Which misappropriates a specific name for a wheel arrangement for the purpose of selling books?Decapod=2-10-0 in the locomotive world, nothing else. This book was published by a museum. Historical accuracy comes first, buzzy-sounding titles a distant second, IMO.
selector In that case, I would have expected him to use the more conventional, "ten-coupled." Crandell
In that case, I would have expected him to use the more conventional, "ten-coupled."
Crandell
But which sings?
The Age of the Ten-Coupled Steam Locomotives
The Age of the Decapods
I know LaMassena has put out some controversial stuff, and his modification of the Whyte Classification was doesn't enjoy much acceptance, but I don't see the problem with LaMessena using the word "decapod" for the title of a survey of the ten-drive-wheel equipped locomotives. After all, the word "decapod" does mean "ten footed".
And it's not as if the title of this book is going to cause any real confusion in any situation where correct nomenclature will really matter.
Having victimized myself and my readers once or twice using uncommon terms and then attempting to justify their use, or worse, assuming with no further explanation that my readers would just shrug and accept it, this is an example of success and hubris taking their toll in unintended ways. People who develop a following begin to take shortcuts of a kind that make others have to work much harder to believe them and to receive new information or analyses with an open mind.
I haven't read it yet, but it would be a typical example of what I mean above...the use of quotes and an attempt to universalize terminolog, often in an attempt to solidify one's fan base.
A person ought to be careful to cultivate loyalty and not to offend sensibilities in his readership, devoted and potentially so. On the subject of steam locomotives, which is largley 'closed history'', tinkering with long-held and common names and concepts is a dangerous path to tread.
There was little or no reaction to the 1968 article. No arguing at all, as I recall.
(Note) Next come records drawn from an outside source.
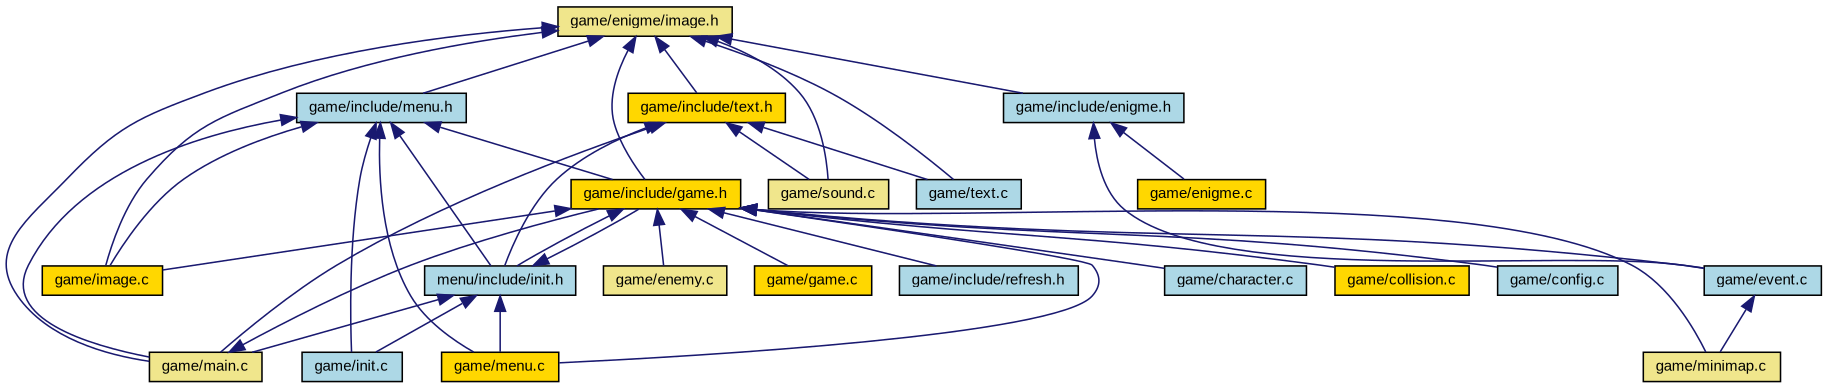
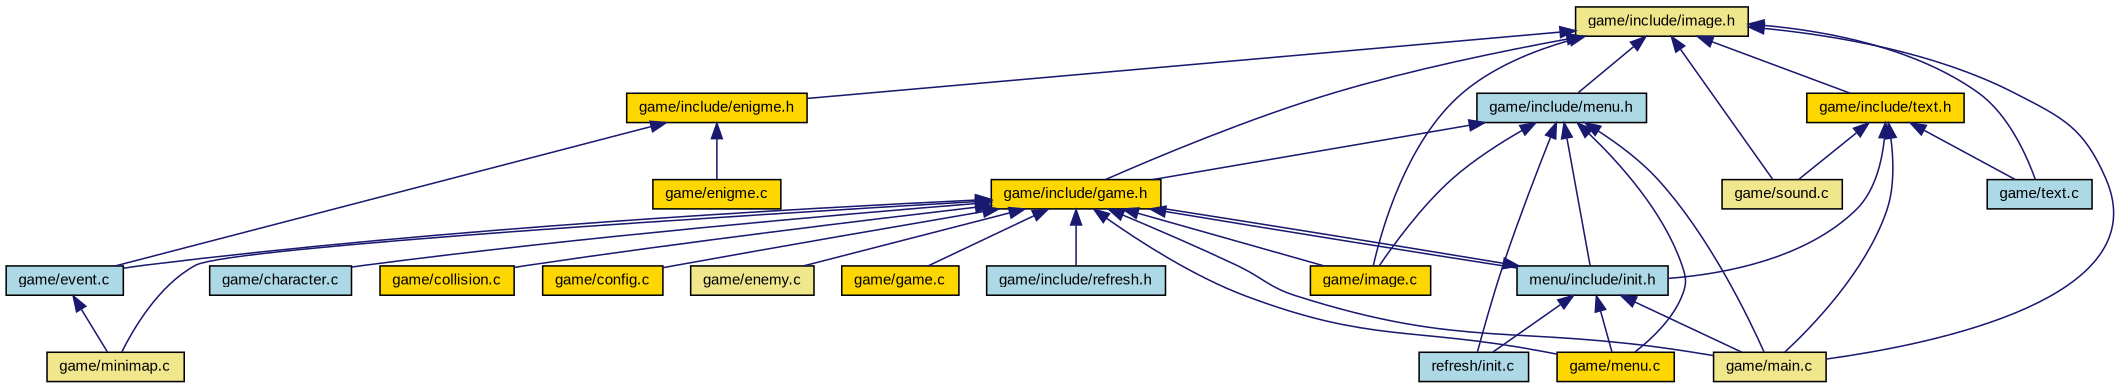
  digraph {
    fontname="Liberation Sans"
    node [color=black fillcolor=gold fontname="Liberation Sans" fontsize=10 shape=record style=filled]
    edge [color=midnightblue dir=back fontname="Liberation Sans" fontsize=10 labelfontname=Helvetica labelfontsize=10 style=solid]
-   n1 [fillcolor=khaki fontcolor=black height=0.2 label="game/enigme/image.h" width=0.4]
+   n1 [fillcolor=khaki fontcolor=black height=0.2 label="game/include/image.h" width=0.4]
    n2 [height=0.2 label="game/include/game.h" width=0.4]
    n3 [fillcolor=khaki height=0.2 label="game/main.c" width=0.4]
    n4 [height=0.2 label="game/image.c" width=0.4]
    n5 [fillcolor=khaki height=0.2 label="game/sound.c" width=0.4]
    n6 [fillcolor=lightblue height=0.2 label="game/include/menu.h" width=0.4]
    n7 [height=0.2 label="game/include/text.h" width=0.4]
    n8 [fillcolor=lightblue height=0.2 label="game/text.c" width=0.4]
-   n9 [fillcolor=lightblue height=0.2 label="game/include/enigme.h" width=0.4]
+   n9 [height=0.2 label="game/include/enigme.h" width=0.4]
    n10 [height=0.2 label="game/menu.c" width=0.4]
    n11 [fillcolor=lightblue height=0.2 label="menu/include/init.h" width=0.4]
    n12 [fillcolor=lightblue height=0.2 label="game/character.c" width=0.4]
    n13 [height=0.2 label="game/collision.c" width=0.4]
-   n14 [fillcolor=lightblue height=0.2 label="game/config.c" width=0.4]
+   n14 [height=0.2 label="game/config.c" width=0.4]
    n15 [fillcolor=khaki height=0.2 label="game/enemy.c" width=0.4]
    n16 [fillcolor=lightblue height=0.2 label="game/event.c" width=0.4]
    n17 [height=0.2 label="game/game.c" width=0.4]
    n18 [fillcolor=lightblue height=0.2 label="game/include/refresh.h" width=0.4]
    n19 [fillcolor=khaki height=0.2 label="game/minimap.c" width=0.4]
-   n20 [fillcolor=lightblue height=0.2 label="game/init.c" width=0.4]
+   n20 [fillcolor=lightblue height=0.2 label="refresh/init.c" width=0.4]
    n21 [height=0.2 label="game/enigme.c" width=0.4]
    n1 -> n2
    n1 -> n3
    n1 -> n4
    n1 -> n5
    n1 -> n6
    n1 -> n7
    n1 -> n8
    n1 -> n9
-   n3 -> n2
+   n2 -> n3
    n2 -> n4
    n2 -> n10
    n2 -> n11
    n2 -> n12
    n2 -> n13
    n2 -> n14
    n2 -> n15
    n2 -> n16
    n2 -> n17
    n2 -> n18
    n2 -> n19
    n6 -> n2
    n6 -> n3
    n6 -> n4
    n6 -> n10
    n6 -> n11
    n6 -> n20
    n7 -> n3
    n7 -> n5
    n7 -> n8
    n7 -> n11
    n9 -> n16
    n9 -> n21
    n11 -> n2
    n11 -> n3
    n11 -> n10
    n11 -> n20
    n16 -> n19
  }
After reading all of the references on these and other forums, I zeroed in on LeMassena's "Big Engines" and "Was there every a Super 4-8-4" articles when I received the 70 years of Trains DVD last month. I'm realizing now that I should probably take a look at the letters sections in subsequent issues to see how much controversy they caused at the time they were published.
--Reed
The book review on page 87 certainly caught my attention. Novel concept and the use of quotes around the word "decapod"? I don't whether those were raised eyebrows or not. But just think, you only have to learn one name for at least five other wheel arrangements (Union, Decapod, Santa Fe, Texas, Mastodon). Most of his books (and I have a lot of them) are incredible compilations of information, and reflect a great deal of work. Why does he have to go over the top with this sort of thing?
In the past 20 years or so it seems that Mr. LeMassena has associated himself with unusual viewpoints, contrived controversy and marketing. That's a far cry from Stagner, Middleton, Shaughnessy and many others who appeared in Trains over the past 70 years. They put history and accuracy first and foremost. They didn't seem to have any need to tinker with the facts.
Sorry if this seems grumpy, but I believe that all published authors, particularly those of significant reputation, have a responsibility to set the record straight, including the use of established nomenclature. I'm sure the content of the book is monumental, and it's highly likely I'll buy it at the next train show here. But I still have to wonder why this sort of extrapolation is necessary. I'm really dismayed by the title.
A blurb on page 87 of the spring issue states that Robert LeMassena in his new book wants to now group all ten-drivered steam locomotives under the "Decapod" name. Can't this guy just leave history alone?